What do puffy white clouds really say about IT contractors?

  • What do puffy white clouds really say about IT contractors?

 

The Washington Post Capital Business

By Marjorie Censer, Published: September 18

Local information technology contractors have taken the federal cloud-first policy quite literally.

Since the government announced last year that it would give priority to cloud — or Web-based — computing, contractors have been overloading their Web sites with images of puffy white clouds and blue skies.

They’re hoping to show that they’re on board with the new policy — and ready to be awarded contracts — but some marketing specialists say the images may signal something else.

“If everyone is portraying themselves to look like the same thing, then there’s no differentiation in the offering,” said Susan Waldman, a partner at District-based branding firm ZilYen.

Waldman said she’s only seen one company — Apple — get it right.

Apple is busy readying iCloud, which reflects an effort to stamp its own identity on the space, Waldman said.

She and Sherri Green, president of the D.C. Ad Club and director of business development at LM&O Advertising in Arlington, said the key to successful advertising is illustrating how a firm’s version stands out.

For “an IT professional, seeing an image of the cloud — it’s an automatic get [that] this company offers cloud technology,” said Green. “So the ad has got to communicate what [the] benefit is.”

Green said LM&O has seen an increase in the number of companies interested in the agency’s help in marketing their cloud-related products and services.

To be fair, IT contractors face a challenge marketing their technology services — many of which aren’t exactly camera-ready. Will Gustafson, marketing manager at Accelera Solutions in Fairfax, said in an e-mail that the cloud image is so pervasive that the company can use it “to evoke instant associations with our intended audience — IT professionals.”

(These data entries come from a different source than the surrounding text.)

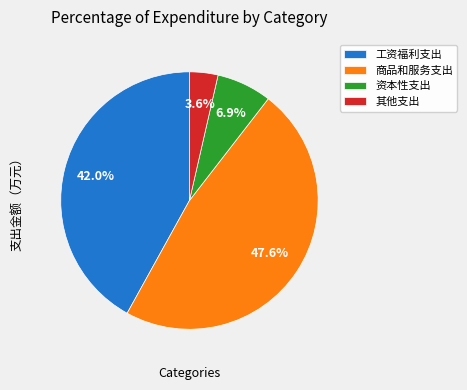

How many segments does this pie chart have?

4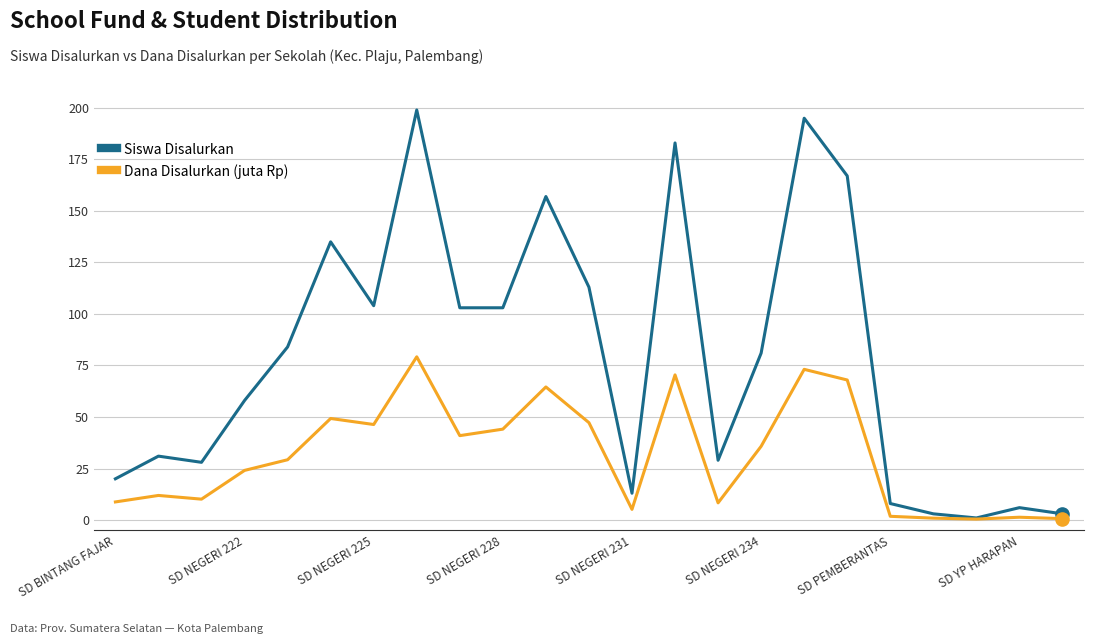

Rank the series by their average value, from highest to lowest.

Siswa Disalurkan, Dana Disalurkan (juta Rp)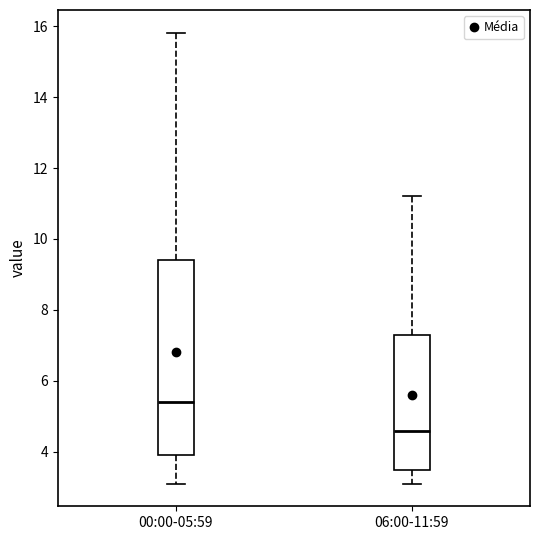

Reading left to right, transcribe this box plot: for each box, give where its median line is, the range the box spans, and where its two whiskers end, as read against the y-axis. The values are not printed on the chart, so give them approximately, as read against the axis.

00:00-05:59: median 5.4, box 4.0 to 9.4, whiskers 3.2 to 15.8
06:00-11:59: median 4.6, box 3.4 to 7.4, whiskers 3.2 to 11.2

He said Accelera seeks to show what it can offer by pairing cloud images with physical equipment such as a laptop.

Lex Crosett, vice president and chief information officer at Germantown-based Earth Networks, is less impressed with the marketing of the cloud than with the model itself.

Cloud computing was previously known as “utility computing, with the concept that you would rent only what you needed,” he said. “This somehow morphed.”

He criticized the proliferation of puffy clouds in advertising as a fad that doesn’t do much to clarify what a company is offering.

Crosett comes from a business that knows its clouds — both of the literal and the figurative variety. Earth Networks operates WeatherBug, an online site whose need for data capacity fluctuates with the weather.

“We’re kind of poster children for the need for cloud or utility computing,” Crosett said. “When the weather is calm, we’re at 20 percent of capacity; when we have a big weather event, we go right up to peg the limit.”